I too struggle with the seemingly 'new' (less than 5% of church history?) concept of 'short'-term missions. I've been on three.

My current feeling is that careful planning should be given before acting.

I agree that staying longer and in less places is key. Less sight-seeing and more doing. I have infinitely more respect/enthusiasm for long-term mission than short-term.

I've also heard it suggested that rather than sending a large team over, why not send a select handful (even as few as 1-3?) over with resources purchased with the money that would have been spent on the plane-tickets for the multitude of others?

It's a multi-faceted issue. We need to help our neighbours around the globe, but we need to do so in the best way.

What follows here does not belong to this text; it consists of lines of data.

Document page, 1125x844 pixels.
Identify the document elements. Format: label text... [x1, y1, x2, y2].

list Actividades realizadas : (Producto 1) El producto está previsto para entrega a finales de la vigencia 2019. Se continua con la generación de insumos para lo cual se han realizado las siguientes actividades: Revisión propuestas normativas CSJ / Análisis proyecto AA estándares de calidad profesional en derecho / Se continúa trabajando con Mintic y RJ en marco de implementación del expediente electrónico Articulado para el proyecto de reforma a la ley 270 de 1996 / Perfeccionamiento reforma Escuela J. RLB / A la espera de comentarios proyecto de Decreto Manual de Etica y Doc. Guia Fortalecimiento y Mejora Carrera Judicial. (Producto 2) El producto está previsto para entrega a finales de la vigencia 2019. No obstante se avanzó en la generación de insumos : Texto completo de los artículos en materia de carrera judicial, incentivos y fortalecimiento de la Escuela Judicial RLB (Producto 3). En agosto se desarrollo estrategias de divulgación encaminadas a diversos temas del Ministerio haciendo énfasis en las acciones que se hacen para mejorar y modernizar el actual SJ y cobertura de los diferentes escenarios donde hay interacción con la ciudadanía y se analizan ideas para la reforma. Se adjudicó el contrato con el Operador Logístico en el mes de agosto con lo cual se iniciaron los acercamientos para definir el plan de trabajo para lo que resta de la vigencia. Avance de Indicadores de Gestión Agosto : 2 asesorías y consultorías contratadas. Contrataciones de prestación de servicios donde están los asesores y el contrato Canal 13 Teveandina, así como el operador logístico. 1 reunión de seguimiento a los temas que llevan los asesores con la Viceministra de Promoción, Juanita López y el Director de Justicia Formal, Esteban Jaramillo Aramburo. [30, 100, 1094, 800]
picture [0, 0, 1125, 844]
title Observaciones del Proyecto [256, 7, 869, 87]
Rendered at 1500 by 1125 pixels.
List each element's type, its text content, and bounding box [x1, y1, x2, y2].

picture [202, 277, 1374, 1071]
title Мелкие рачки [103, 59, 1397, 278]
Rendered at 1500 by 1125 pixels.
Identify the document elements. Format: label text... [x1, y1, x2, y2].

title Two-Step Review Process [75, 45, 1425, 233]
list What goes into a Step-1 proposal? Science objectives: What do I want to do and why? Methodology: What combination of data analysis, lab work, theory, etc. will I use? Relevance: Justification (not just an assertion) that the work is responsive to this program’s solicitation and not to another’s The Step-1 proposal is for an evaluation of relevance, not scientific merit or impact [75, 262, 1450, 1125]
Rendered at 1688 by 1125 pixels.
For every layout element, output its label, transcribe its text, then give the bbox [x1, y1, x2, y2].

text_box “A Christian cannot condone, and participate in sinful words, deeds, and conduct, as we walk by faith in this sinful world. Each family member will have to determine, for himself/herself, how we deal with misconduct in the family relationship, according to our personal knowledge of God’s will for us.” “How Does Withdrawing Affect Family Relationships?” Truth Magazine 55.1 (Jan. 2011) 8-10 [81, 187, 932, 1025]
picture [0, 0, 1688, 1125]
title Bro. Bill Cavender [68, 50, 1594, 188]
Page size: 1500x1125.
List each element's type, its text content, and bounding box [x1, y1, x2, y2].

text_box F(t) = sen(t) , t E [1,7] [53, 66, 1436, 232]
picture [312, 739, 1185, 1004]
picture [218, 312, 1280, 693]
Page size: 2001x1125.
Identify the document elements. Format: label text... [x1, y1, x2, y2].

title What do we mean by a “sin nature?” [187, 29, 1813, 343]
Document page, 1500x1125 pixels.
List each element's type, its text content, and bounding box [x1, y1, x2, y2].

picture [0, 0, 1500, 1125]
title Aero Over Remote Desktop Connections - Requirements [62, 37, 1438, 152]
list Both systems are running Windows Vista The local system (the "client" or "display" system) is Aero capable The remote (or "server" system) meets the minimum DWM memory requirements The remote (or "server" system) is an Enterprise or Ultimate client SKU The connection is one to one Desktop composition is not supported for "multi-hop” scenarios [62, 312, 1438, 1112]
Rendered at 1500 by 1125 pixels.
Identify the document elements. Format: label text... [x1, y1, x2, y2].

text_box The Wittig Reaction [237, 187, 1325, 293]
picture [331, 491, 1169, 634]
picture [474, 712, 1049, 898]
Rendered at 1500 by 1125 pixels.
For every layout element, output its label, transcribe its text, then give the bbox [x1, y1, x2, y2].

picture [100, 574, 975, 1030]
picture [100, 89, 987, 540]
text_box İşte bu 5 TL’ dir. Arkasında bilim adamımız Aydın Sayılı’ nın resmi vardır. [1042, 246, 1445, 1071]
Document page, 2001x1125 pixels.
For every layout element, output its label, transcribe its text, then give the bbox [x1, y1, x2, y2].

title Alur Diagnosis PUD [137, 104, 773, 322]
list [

For example, it would seem that the accomplishments of the Fiji trip mentioned above could have been done by 2 people over a longer period, while at the same time having greater opportunity for building relationships, ensuring that the resources were distributed, maintained and used well, and other types of 'soaking' into the culture.

Sure, valuable lessons can be learned by going and seeing it first-hand, but we must also be good stewards of the resources God has given us.

A 2-week trip to Africa may be deeply emotional and moving for me (and make me feel more spiritual), but I'd rather give them 2 years. 2 less emotional years, no doubt, but it's giving much more in the end...

Of course there are many more considerations than those I've raised here...

Cheers,

-d-
dale said…
after thought...

may we also need to be careful that we're not just 'throwing rocks in the water' to 'make waves' for our church's applause?

It seems that the 'short term mission trip' makes for the best bragging material... For those who 'go' and for those who 'sent'...

Again, the answer is NOT to cease to 'go', but to go WELL.